» **TASK REQUIREMENTS**
Show each line of the listing in which the word "wrist" occurs.

» **MATERIAL FOR THE TASK**
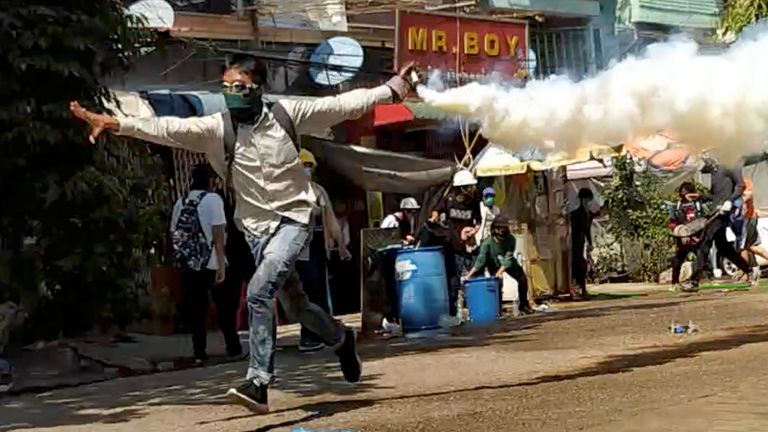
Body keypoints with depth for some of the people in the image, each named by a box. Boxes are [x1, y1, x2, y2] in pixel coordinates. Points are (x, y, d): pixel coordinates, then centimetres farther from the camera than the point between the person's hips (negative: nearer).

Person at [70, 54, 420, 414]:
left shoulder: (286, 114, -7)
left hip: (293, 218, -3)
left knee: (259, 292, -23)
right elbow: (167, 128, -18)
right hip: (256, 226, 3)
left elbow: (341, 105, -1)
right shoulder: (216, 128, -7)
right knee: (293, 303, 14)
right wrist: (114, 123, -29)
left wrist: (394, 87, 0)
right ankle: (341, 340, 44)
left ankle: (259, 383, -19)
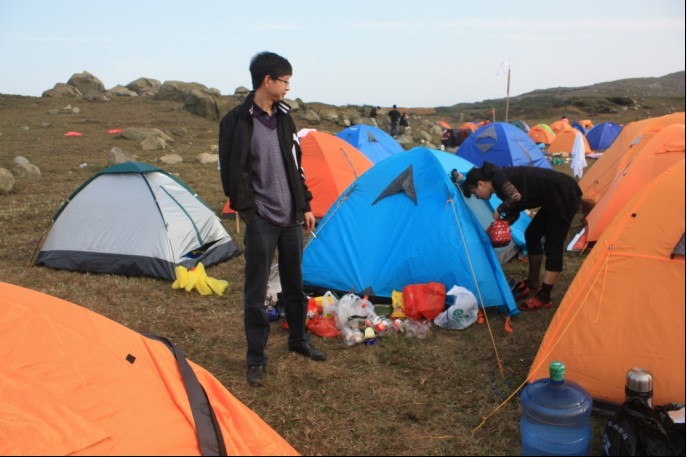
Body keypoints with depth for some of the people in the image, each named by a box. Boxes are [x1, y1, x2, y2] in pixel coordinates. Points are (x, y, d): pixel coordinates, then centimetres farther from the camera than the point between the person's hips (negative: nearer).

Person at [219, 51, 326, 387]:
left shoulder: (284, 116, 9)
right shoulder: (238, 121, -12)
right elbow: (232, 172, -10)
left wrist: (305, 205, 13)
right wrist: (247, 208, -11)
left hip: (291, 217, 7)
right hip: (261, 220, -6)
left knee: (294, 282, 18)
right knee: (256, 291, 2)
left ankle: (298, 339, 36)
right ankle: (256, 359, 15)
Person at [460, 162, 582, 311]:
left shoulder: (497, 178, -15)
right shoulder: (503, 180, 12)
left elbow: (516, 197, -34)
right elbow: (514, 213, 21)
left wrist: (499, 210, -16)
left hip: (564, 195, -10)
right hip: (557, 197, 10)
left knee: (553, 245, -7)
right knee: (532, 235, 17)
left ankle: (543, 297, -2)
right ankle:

» **RESULT FOR THIS TASK**
right wrist: (114, 123, -29)
left wrist: (394, 87, 0)
left wrist: (305, 205, 13)
right wrist: (247, 208, -11)
left wrist: (499, 210, -16)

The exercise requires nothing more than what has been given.